(Textauszug)
********

Wolfgang Janssen, Cathleen Frühauf, Thomas Junghänel, Deutscher Wetterdienst


Dem Normalbürger bleibt vom Jahr 2017 sicherlich in Erinnerung, dass der Sommer in weiten Teilen Deutschlands recht verregnet war. Die Landwirte haben allerdings ein differenziertes Bild und ein andere Wahrnehmung, da ihr finanzieller Erlös auch vom Wetter mitbestimmt wird und somit ungünstige Witterungsabschnitte besonders gut in Erinnerung bleiben.


Spätfröste


Nach einem unproblematischen Winter mit etwas zu kalten Temperaturen im Januar wurde es Mitte Februar und besonders der März überdurchschnittlich warm. Der bisher wärmste in Deutschland registrierte März war 3,7 °C wärmer als das langjährige Mittel und beschleunigte die Pflanzenentwicklung so dass die Obstblüte im Mittel 12 Tage früher einsetzte. Ab dem 20. April setzte sich eine ungewöhnlich kalte Witterung durch, die verbreitet zu Frostschäden bei den bereits blühenden Obstkulturen führte.

********

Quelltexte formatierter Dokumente
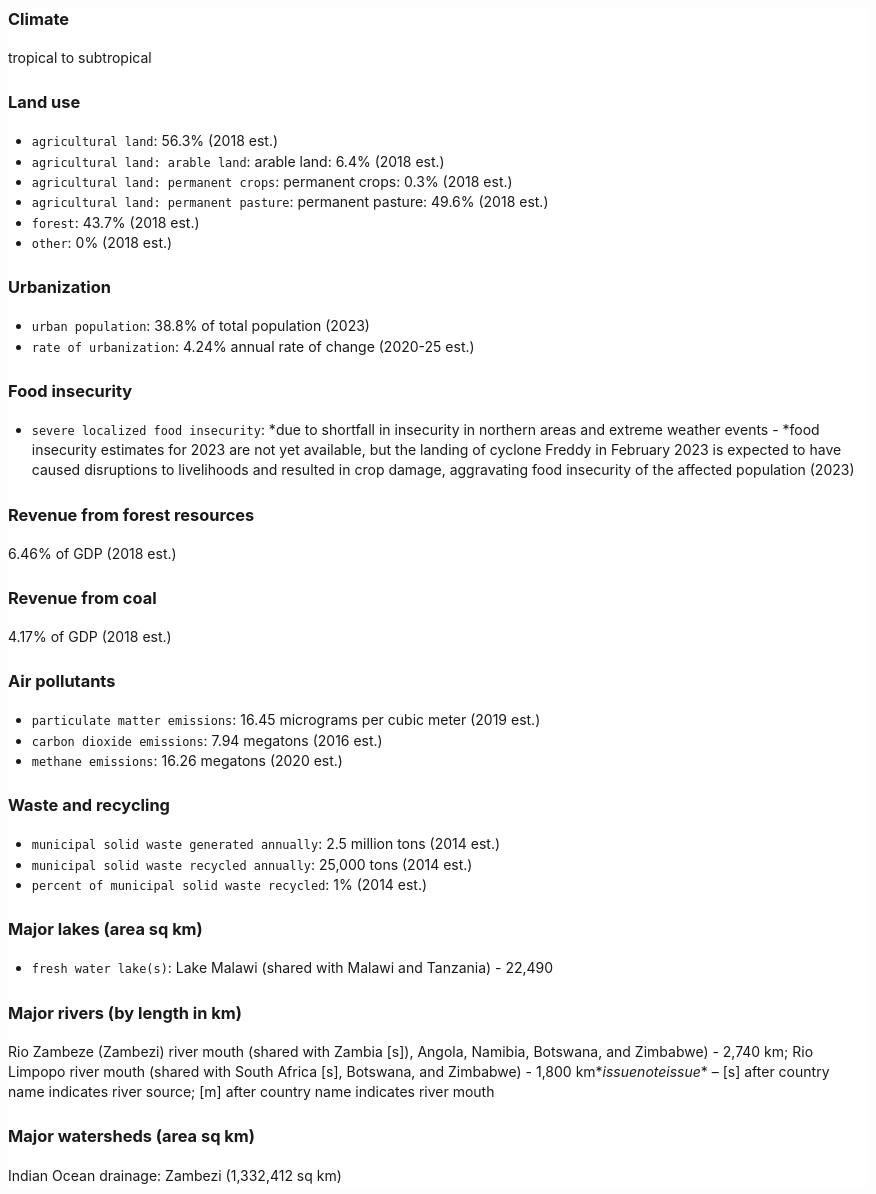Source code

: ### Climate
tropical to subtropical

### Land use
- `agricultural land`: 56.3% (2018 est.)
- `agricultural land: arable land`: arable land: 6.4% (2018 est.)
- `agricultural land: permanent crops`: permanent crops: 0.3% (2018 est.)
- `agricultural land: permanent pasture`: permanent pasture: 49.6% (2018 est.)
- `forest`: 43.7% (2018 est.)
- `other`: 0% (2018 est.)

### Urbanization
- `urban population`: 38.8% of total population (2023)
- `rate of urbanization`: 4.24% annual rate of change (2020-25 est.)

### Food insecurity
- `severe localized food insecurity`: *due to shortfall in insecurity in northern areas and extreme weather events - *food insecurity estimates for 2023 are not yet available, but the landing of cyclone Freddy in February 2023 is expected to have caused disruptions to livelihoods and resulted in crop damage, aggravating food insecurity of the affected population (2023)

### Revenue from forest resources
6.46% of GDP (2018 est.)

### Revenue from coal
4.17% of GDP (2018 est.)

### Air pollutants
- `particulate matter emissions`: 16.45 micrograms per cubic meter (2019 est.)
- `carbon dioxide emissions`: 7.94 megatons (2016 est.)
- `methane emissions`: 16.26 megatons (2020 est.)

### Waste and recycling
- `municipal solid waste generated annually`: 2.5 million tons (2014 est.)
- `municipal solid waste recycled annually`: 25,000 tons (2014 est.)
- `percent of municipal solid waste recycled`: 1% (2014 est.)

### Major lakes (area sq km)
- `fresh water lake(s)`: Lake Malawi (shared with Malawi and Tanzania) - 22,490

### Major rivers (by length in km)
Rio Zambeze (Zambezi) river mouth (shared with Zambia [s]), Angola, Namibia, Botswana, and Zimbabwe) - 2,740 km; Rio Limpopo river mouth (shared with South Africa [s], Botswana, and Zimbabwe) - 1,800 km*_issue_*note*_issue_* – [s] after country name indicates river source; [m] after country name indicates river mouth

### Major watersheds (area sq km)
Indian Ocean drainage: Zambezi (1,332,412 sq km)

********

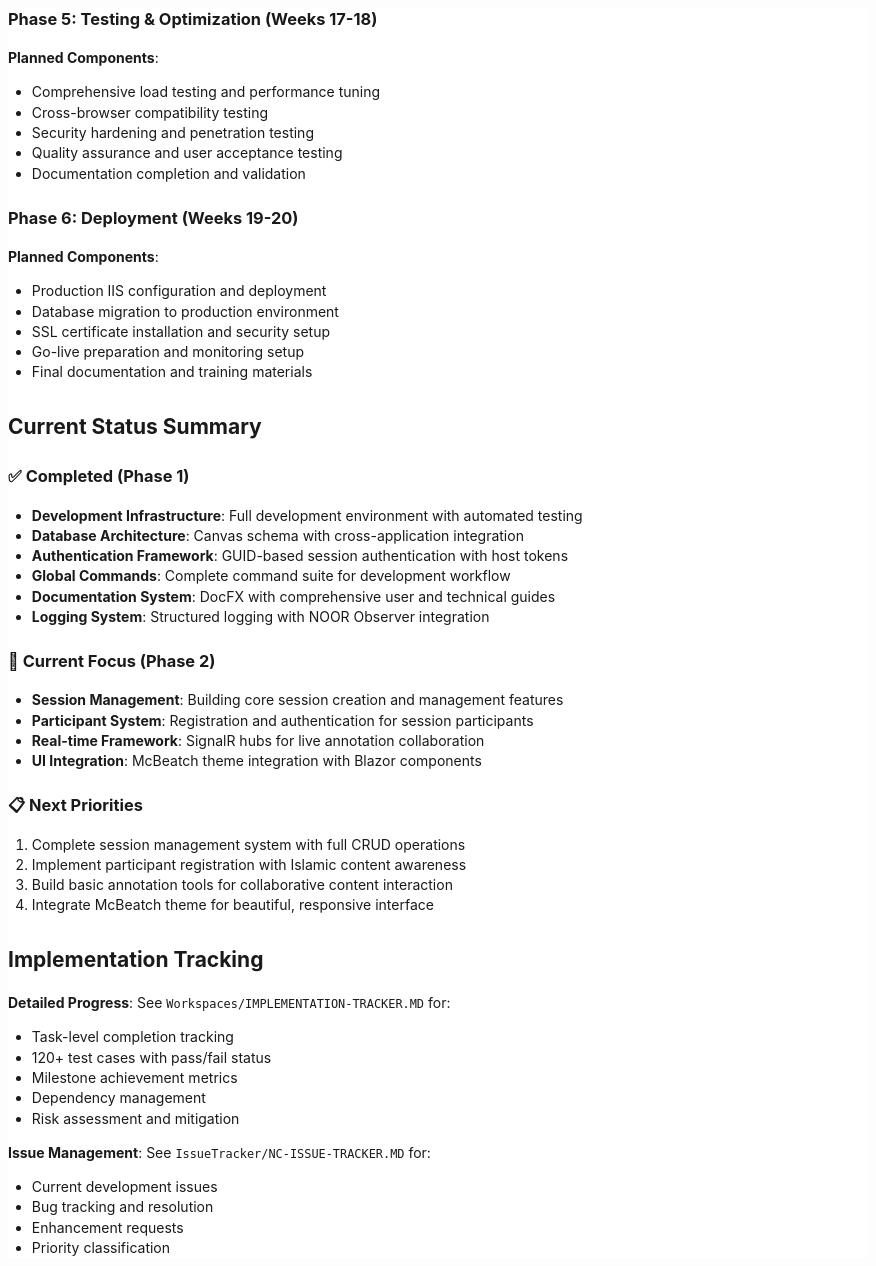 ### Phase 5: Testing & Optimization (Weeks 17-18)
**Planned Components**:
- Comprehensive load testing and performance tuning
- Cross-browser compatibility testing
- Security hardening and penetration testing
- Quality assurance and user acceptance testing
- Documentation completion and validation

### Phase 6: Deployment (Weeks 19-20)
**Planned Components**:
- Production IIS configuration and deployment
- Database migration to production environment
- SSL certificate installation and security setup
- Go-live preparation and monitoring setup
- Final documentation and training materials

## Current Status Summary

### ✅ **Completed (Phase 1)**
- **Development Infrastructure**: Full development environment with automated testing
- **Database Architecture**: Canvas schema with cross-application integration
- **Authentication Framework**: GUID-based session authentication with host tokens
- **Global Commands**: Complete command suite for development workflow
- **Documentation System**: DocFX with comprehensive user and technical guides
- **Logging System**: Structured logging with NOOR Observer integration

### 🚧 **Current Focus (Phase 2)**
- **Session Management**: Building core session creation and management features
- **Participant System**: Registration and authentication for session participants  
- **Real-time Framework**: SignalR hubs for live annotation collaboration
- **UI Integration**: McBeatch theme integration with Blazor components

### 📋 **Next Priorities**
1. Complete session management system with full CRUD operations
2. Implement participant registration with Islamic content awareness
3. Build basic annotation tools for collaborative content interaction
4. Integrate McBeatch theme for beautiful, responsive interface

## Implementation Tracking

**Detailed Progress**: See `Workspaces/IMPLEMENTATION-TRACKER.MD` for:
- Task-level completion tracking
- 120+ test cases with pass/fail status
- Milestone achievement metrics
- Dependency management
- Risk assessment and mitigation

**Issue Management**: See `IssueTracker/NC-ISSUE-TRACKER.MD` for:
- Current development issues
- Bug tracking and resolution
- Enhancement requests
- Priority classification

********

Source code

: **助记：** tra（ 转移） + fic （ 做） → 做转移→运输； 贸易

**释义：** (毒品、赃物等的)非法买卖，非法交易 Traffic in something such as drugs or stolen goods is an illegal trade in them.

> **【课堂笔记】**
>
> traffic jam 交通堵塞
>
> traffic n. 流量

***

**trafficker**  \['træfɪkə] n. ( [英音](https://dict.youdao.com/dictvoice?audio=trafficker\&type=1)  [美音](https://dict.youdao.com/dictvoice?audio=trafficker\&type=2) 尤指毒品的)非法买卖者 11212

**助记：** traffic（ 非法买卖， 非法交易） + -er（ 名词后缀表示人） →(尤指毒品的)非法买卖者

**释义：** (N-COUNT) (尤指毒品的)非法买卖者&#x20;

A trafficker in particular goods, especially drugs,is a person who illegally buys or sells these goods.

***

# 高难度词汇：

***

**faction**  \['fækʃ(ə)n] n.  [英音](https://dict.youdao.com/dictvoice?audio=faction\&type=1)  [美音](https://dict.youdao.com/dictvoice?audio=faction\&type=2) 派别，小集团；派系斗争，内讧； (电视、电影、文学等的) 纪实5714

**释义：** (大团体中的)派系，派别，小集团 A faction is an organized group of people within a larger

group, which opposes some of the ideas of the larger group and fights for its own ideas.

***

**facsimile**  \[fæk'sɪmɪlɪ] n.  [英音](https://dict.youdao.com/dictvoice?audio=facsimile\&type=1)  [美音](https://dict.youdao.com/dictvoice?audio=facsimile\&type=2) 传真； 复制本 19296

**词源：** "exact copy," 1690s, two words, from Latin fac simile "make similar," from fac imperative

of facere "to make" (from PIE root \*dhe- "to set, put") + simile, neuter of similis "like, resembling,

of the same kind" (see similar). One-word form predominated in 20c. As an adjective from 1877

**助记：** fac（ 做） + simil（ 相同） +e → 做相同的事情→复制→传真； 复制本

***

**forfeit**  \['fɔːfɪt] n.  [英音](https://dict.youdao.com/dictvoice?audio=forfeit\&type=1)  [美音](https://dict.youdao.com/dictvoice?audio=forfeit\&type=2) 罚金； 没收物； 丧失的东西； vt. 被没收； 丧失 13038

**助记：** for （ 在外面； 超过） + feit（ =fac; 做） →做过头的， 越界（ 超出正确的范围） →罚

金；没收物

********

(Aufgabenliste)
1. Stimmen diese Aussagen mit dem Text über das Wetterjahr 2017 überein? (a) Im Januar war es etwas zu kalt. (b) Die Obstblüte begann im Mittel 12 Tage später als sonst. (c) Ab dem 20. April wurde das Wetter ungewöhnlich warm. Antworte jeweils mit Ja oder Nein und zitiere die Worte aus dem Text, die den Ausschlag geben.
2. Was bleibt dem Normalbürger laut dem Text über das Wetterjahr 2017 von diesem Jahr in Erinnerung?
3. Führe den Text über das Wetterjahr 2017 und die Landwirtschaft ab seinem letzten Satz weiter.

(Antworten je Aufgabe)
1.
(a) Ja: „mit etwas zu kalten Temperaturen im Januar“
(b) Nein: „so dass die Obstblüte im Mittel 12 Tage früher einsetzte“
(c) Nein: „Ab dem 20. April setzte sich eine ungewöhnlich kalte Witterung durch“

2. Dass der Sommer in weiten Teilen Deutschlands recht verregnet war.

3.
Um dieses Ereignis in Bezug zu vergangenen Jahren zu bewerten wurde eine spezielle Analyse mit Hilfe phänologischer Daten und den Temperaturwerten von 188 Stationen durchgeführt, die eine vollständige Datenreihe ab 1961 haben und unter 800 Höhenmeter liegen. Die phänologischen Daten wurden dazu genutzt ein Zeitfenster zu definieren, an dem die Obstbäume blühen. Als Starttermin wurde der Blühbeginn der Süßkirsche und als Endtermin das Blühende der Apfelblüte ausgewählt. Im Mittel über alle Jahre ergibt sich eine durchschnittliche Zeitspanne von 28 Tagen die jährlich zwischen 19 Tagen im Jahre 1986 bis zu 40 Tagen im Jahre 2017 variieren kann und in jedem Jahr zu unterschiedlichen Zeiten anfängt. Eine Frostgefährdung lag per Definition vor, wenn zum Beginn des Zeitraums -5 °C und zum Ende 0 °C in 2 m Höhe unterschritten wurden. Durch den variablen Schwellenwert wurde dem Umstand Rechnung getragen, dass die Blüten mit der Blühdauer immer empfindlicher werden. Das Ergebnis dieser Auswertung ist in Abbildung 1 dargestellt und zeigt sehr schön, dass das Jahr 2017 seit 1961 das größte Gefährdungspotential aufwies. Sowohl die Anzahl der Stationen als auch die Anzahl aller Tage mit Frostgefährdung an diesen Stationen war im Jahr 2017 am höchsten.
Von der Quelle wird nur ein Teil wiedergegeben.